Building is well under way on Sheffield’s official Chinatown just over 100 years since the first known Chinese businessman, Percy Wong, opened his laundry at 90 Abbeydale Road. It was probably his brother Harry who had a similar business on Ecclesall Road.

Percy and Harry didn’t have that many compatriots in Sheffield. The Chinese population was tiny. The first record of the Chinese here dates back to 1855 when, according to the burial register of the old St Paul’s Church (where the Peace Gardens now are), A Chow, son of magician Too Ki, was interred.

These days the city’s Chinese population runs into thousands, not only locally born residents but students at the two universities. And, according to Percy and Harry’s successor, personable businessman Jerry Cheung, the new project could make Sheffield ‘the Chinese capital of Yorkshire.’

He is MD of the group building a £65 million complex containing an oriental supermarket, shops, offices and flats for 700 students, many of them from China. It will be on 86,000 square feet of land between St Mary’s Gate, Bramall Lane and Sheldon Street.The scheme will be paid for by Chinese money.

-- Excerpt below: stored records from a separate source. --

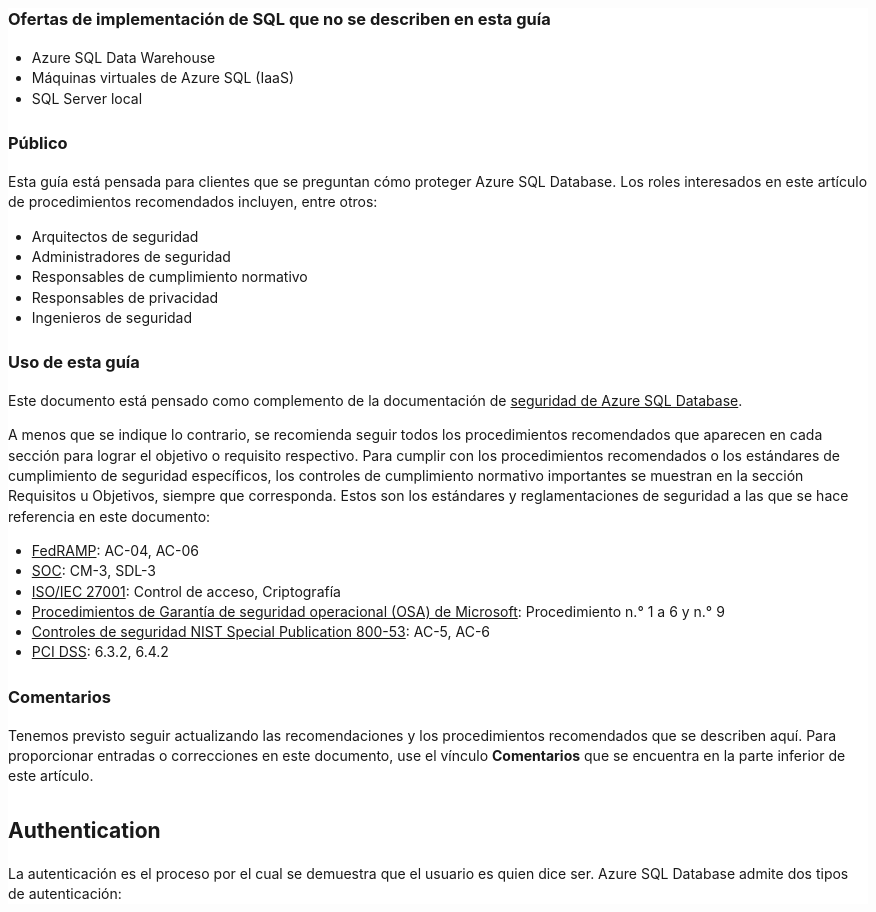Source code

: ### <a name="sql-deployment-offers-not-covered-in-this-guide"></a>Ofertas de implementación de SQL que no se describen en esta guía

- Azure SQL Data Warehouse
- Máquinas virtuales de Azure SQL (IaaS)
- SQL Server local

### <a name="audience"></a>Público

Esta guía está pensada para clientes que se preguntan cómo proteger Azure SQL Database. Los roles interesados en este artículo de procedimientos recomendados incluyen, entre otros:

- Arquitectos de seguridad
- Administradores de seguridad
- Responsables de cumplimiento normativo
- Responsables de privacidad
- Ingenieros de seguridad

### <a name="using-this-guide"></a><a id="using"></a> Uso de esta guía

Este documento está pensado como complemento de la documentación de [seguridad de Azure SQL Database](sql-database-security-overview.md).

A menos que se indique lo contrario, se recomienda seguir todos los procedimientos recomendados que aparecen en cada sección para lograr el objetivo o requisito respectivo. Para cumplir con los procedimientos recomendados o los estándares de cumplimiento de seguridad específicos, los controles de cumplimiento normativo importantes se muestran en la sección Requisitos u Objetivos, siempre que corresponda. Estos son los estándares y reglamentaciones de seguridad a las que se hace referencia en este documento:

- [FedRAMP](https://www.fedramp.gov/documents/): AC-04, AC-06
- [SOC](https://www.aicpa.org/interestareas/frc/assuranceadvisoryservices/sorhome.html): CM-3, SDL-3
- [ISO/IEC 27001](https://www.iso27001security.com/html/27001.html): Control de acceso, Criptografía
- [Procedimientos de Garantía de seguridad operacional (OSA) de Microsoft](https://www.microsoft.com/en-us/securityengineering/osa/practices): Procedimiento n.° 1 a 6 y n.° 9
- [Controles de seguridad NIST Special Publication 800-53](https://nvd.nist.gov/800-53): AC-5, AC-6
- [PCI DSS](https://www.pcisecuritystandards.org/document_library): 6.3.2, 6.4.2

### <a name="feedback"></a>Comentarios

Tenemos previsto seguir actualizando las recomendaciones y los procedimientos recomendados que se describen aquí. Para proporcionar entradas o correcciones en este documento, use el vínculo **Comentarios** que se encuentra en la parte inferior de este artículo.

## <a name="authentication"></a>Authentication

La autenticación es el proceso por el cual se demuestra que el usuario es quien dice ser. Azure SQL Database admite dos tipos de autenticación:
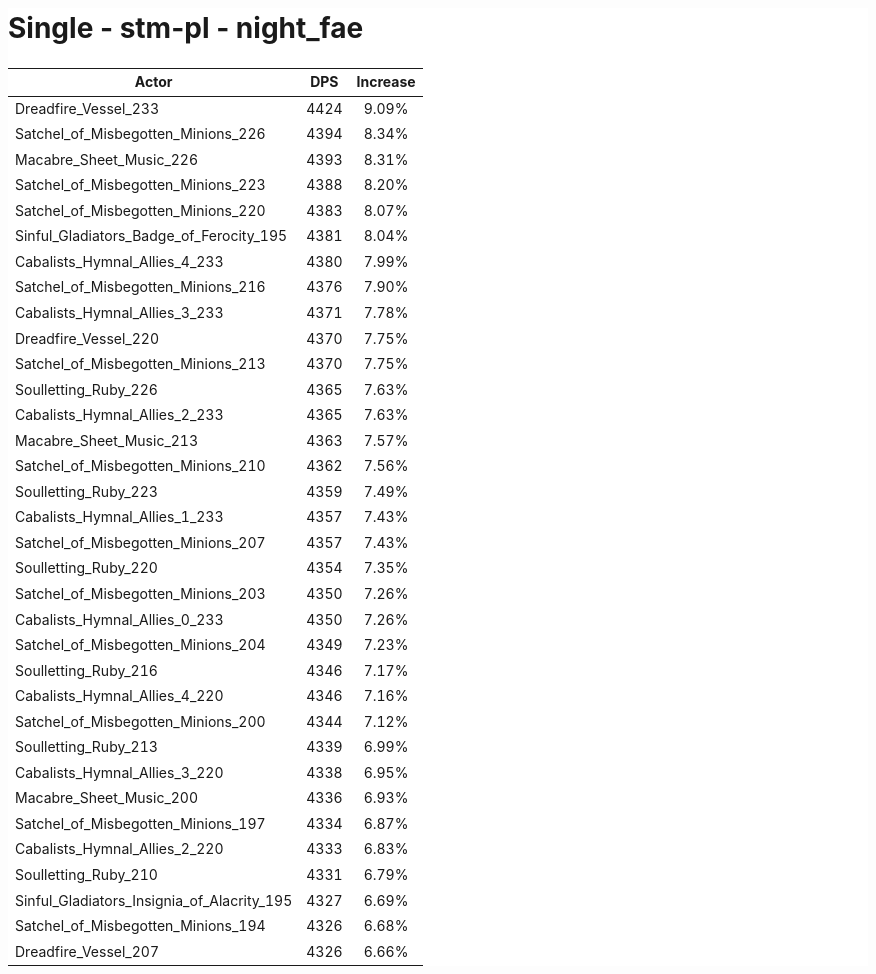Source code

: # Single - stm-pl - night_fae
| Actor | DPS | Increase |
|---|:---:|:---:|
|Dreadfire_Vessel_233|4424|9.09%|
|Satchel_of_Misbegotten_Minions_226|4394|8.34%|
|Macabre_Sheet_Music_226|4393|8.31%|
|Satchel_of_Misbegotten_Minions_223|4388|8.20%|
|Satchel_of_Misbegotten_Minions_220|4383|8.07%|
|Sinful_Gladiators_Badge_of_Ferocity_195|4381|8.04%|
|Cabalists_Hymnal_Allies_4_233|4380|7.99%|
|Satchel_of_Misbegotten_Minions_216|4376|7.90%|
|Cabalists_Hymnal_Allies_3_233|4371|7.78%|
|Dreadfire_Vessel_220|4370|7.75%|
|Satchel_of_Misbegotten_Minions_213|4370|7.75%|
|Soulletting_Ruby_226|4365|7.63%|
|Cabalists_Hymnal_Allies_2_233|4365|7.63%|
|Macabre_Sheet_Music_213|4363|7.57%|
|Satchel_of_Misbegotten_Minions_210|4362|7.56%|
|Soulletting_Ruby_223|4359|7.49%|
|Cabalists_Hymnal_Allies_1_233|4357|7.43%|
|Satchel_of_Misbegotten_Minions_207|4357|7.43%|
|Soulletting_Ruby_220|4354|7.35%|
|Satchel_of_Misbegotten_Minions_203|4350|7.26%|
|Cabalists_Hymnal_Allies_0_233|4350|7.26%|
|Satchel_of_Misbegotten_Minions_204|4349|7.23%|
|Soulletting_Ruby_216|4346|7.17%|
|Cabalists_Hymnal_Allies_4_220|4346|7.16%|
|Satchel_of_Misbegotten_Minions_200|4344|7.12%|
|Soulletting_Ruby_213|4339|6.99%|
|Cabalists_Hymnal_Allies_3_220|4338|6.95%|
|Macabre_Sheet_Music_200|4336|6.93%|
|Satchel_of_Misbegotten_Minions_197|4334|6.87%|
|Cabalists_Hymnal_Allies_2_220|4333|6.83%|
|Soulletting_Ruby_210|4331|6.79%|
|Sinful_Gladiators_Insignia_of_Alacrity_195|4327|6.69%|
|Satchel_of_Misbegotten_Minions_194|4326|6.68%|
|Dreadfire_Vessel_207|4326|6.66%|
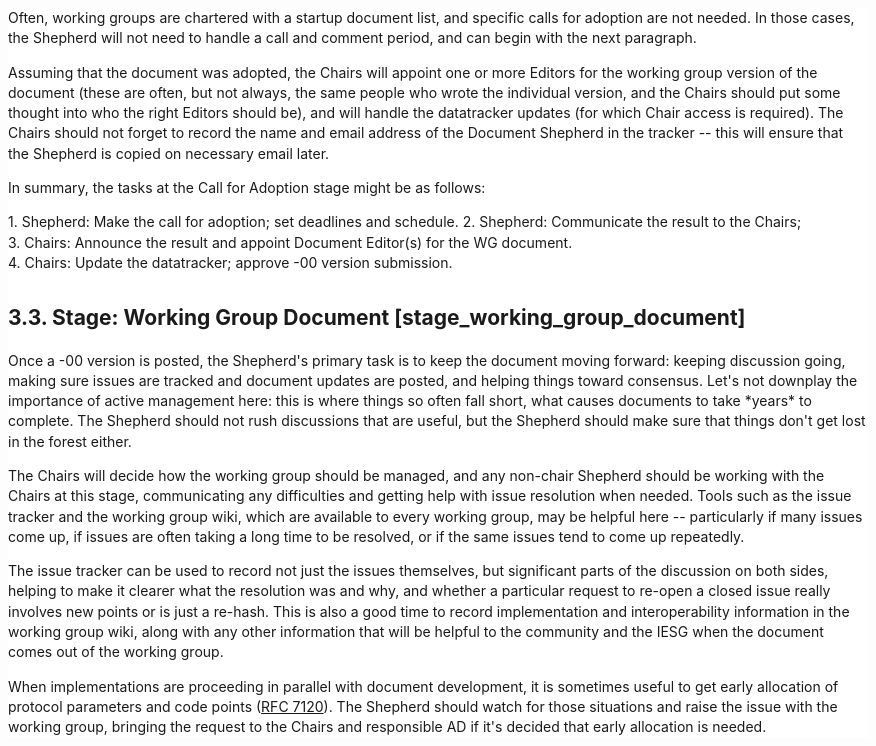 Often, working groups are chartered with a startup document list, and
specific calls for adoption are not needed. In those cases, the Shepherd
will not need to handle a call and comment period, and can begin with
the next paragraph.

Assuming that the document was adopted, the Chairs will appoint one or
more Editors for the working group version of the document (these are
often, but not always, the same people who wrote the individual version,
and the Chairs should put some thought into who the right Editors should
be), and will handle the datatracker updates (for which Chair access is
required). The Chairs should not forget to record the name and email
address of the Document Shepherd in the tracker -- this will ensure that
the Shepherd is copied on necessary email later.

In summary, the tasks at the Call for Adoption stage might be as
follows:

1. Shepherd: Make the call for adoption; set deadlines and schedule.
2. Shepherd: Communicate the result to the Chairs;
3. Chairs: Announce the result and appoint Document Editor(s) for the WG document.
4. Chairs: Update the datatracker; approve -00 version submission.

## 3.3. Stage: Working Group Document [stage_working_group_document]

Once a -00 version is posted, the Shepherd's primary task is to keep the
document moving forward: keeping discussion going, making sure issues
are tracked and document updates are posted, and helping things toward
consensus. Let's not downplay the importance of active management here:
this is where things so often fall short, what causes documents to take
\*years\* to complete. The Shepherd should not rush discussions that are
useful, but the Shepherd should make sure that things don't get lost in
the forest either.

The Chairs will decide how the working group should be managed, and any
non-chair Shepherd should be working with the Chairs at this stage,
communicating any difficulties and getting help with issue resolution
when needed. Tools such as the issue tracker and the working group wiki,
which are available to every working group, may be helpful here --
particularly if many issues come up, if issues are often taking a long
time to be resolved, or if the same issues tend to come up repeatedly.

The issue tracker can be used to record not just the issues themselves,
but significant parts of the discussion on both sides, helping to make
it clearer what the resolution was and why, and whether a particular
request to re-open a closed issue really involves new points or is just
a re-hash. This is also a good time to record implementation and
interoperability information in the working group wiki, along with any
other information that will be helpful to the community and the IESG
when the document comes out of the working group.

When implementations are proceeding in parallel with document
development, it is sometimes useful to get early allocation of protocol
parameters and code points ([RFC
7120](https://datatracker.ietf.org/doc/rfc7120/)). The Shepherd should
watch for those situations and raise the issue with the working group,
bringing the request to the Chairs and responsible AD if it's decided
that early allocation is needed.
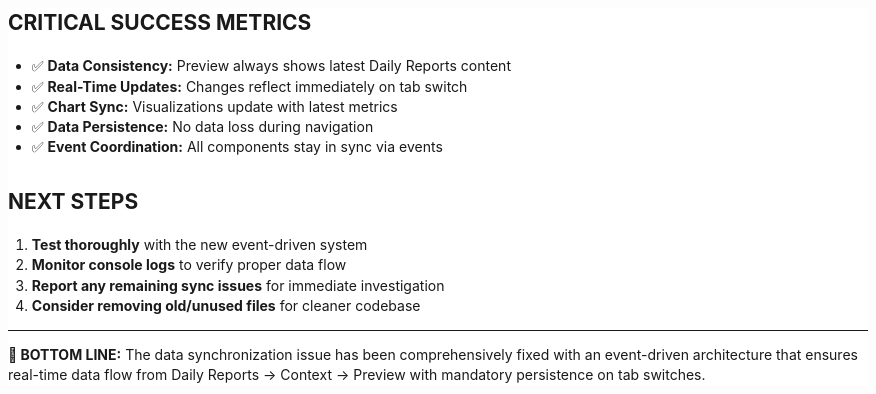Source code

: ## **CRITICAL SUCCESS METRICS**

- ✅ **Data Consistency:** Preview always shows latest Daily Reports content
- ✅ **Real-Time Updates:** Changes reflect immediately on tab switch
- ✅ **Chart Sync:** Visualizations update with latest metrics
- ✅ **Data Persistence:** No data loss during navigation
- ✅ **Event Coordination:** All components stay in sync via events

## **NEXT STEPS**

1. **Test thoroughly** with the new event-driven system
2. **Monitor console logs** to verify proper data flow
3. **Report any remaining sync issues** for immediate investigation
4. **Consider removing old/unused files** for cleaner codebase

---

**🎯 BOTTOM LINE:** The data synchronization issue has been comprehensively fixed with an event-driven architecture that ensures real-time data flow from Daily Reports → Context → Preview with mandatory persistence on tab switches.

The site is just off the city’s unofficial Chinatown, London Road. I am not sure how superstitious the Chinese investors are. A Chinese businesswoman once told me Sheffield’s ‘dragon’ propitiously had its spine running along London road, its neck up The Moor and its head in West Street, where coincidentally a number of new oriental restaurants have sprung up to cater for the influx of students. But she could have been pulling my leg.

The Sheffield Star calls the new development Chinatown but that is not a handle Mr Cheung is happy with. He thinks the word is old fashioned and “carries a little bit of history baggage.” He might be a little too PC. Sheffielders will call it that, instead of New Era Square, its official name.

As the project starts in the Year of the Monkey, regarded as street smart animal, it is worth pausing to recall the development of the Chinese community here. Numbers remained low until the mid-50s when there was emigration from Hong Kong, caused by a collapse in the former colony’s farming economy and the realisation there was a growing appetite for Chinese food.

It is generally thought the first local Chinese eatery was the Rickshaw at 1-4 Broomhill Street, established by 1957, which advertised itself as a ‘restaurant and espresso coffee bar’ open every day from 10am until midnight. In a city tragically short of nightlife, it proved popular.

However, the Fung family, who run the Orient Express on Glossop Road, claim a great grandfather who married an English girl opened up the front room of their home in Pitsmoor just after he First World War.

The Fungs also had the upstairs Golden Dragon (now Wong Ting) in Matilda Street, which started around the same time as the downstairs Zing Vaa on The Moor (1958). The two businesses were bitter rivals.

A contributor to the Sheffield History website recalls the Zing Vaa being run by Harry Yun, whose family had the Yun Bun laundry in Heeley. Harry was born in Sheffield and had an accent to match.

‘He had a very good business head and knew that success was all about customer service. His restaurant on The Moor was underground, below one of the shops. He used to stand at the bottom of the stairs, greeting customers as they came in. If he recognised you as a regular visitor, he would greet you in a friendly fashion, saying “Oreyt, owd lad?” The last thing you’d expect from anyone who was obviously Chinese was an out-and-out Sheffield accent.’

In a magazine article a few years ago I estimated, with the help of a local Chinese businessman, that the number of Chinese students in the city was around 7,000. That figure didn’t quite match up with what the two universities were declaring but there were certainly enough to power the new Chinese restaurants and supermarkets which sprang up to serve them, incidentally providing Westerners with a more authentic taste of Chinese food.

Now it is powering a major new development. Another Helping wishes Jerry Cheung, who is thinking very big, the best of good fortune. It’s a Red Monkey year, good for starting a business. Percy and Harry Wong, who didn’t think bigger than washing people’s smalls, would be amazed.

And magician Too Ki would have thought he’d worked magic.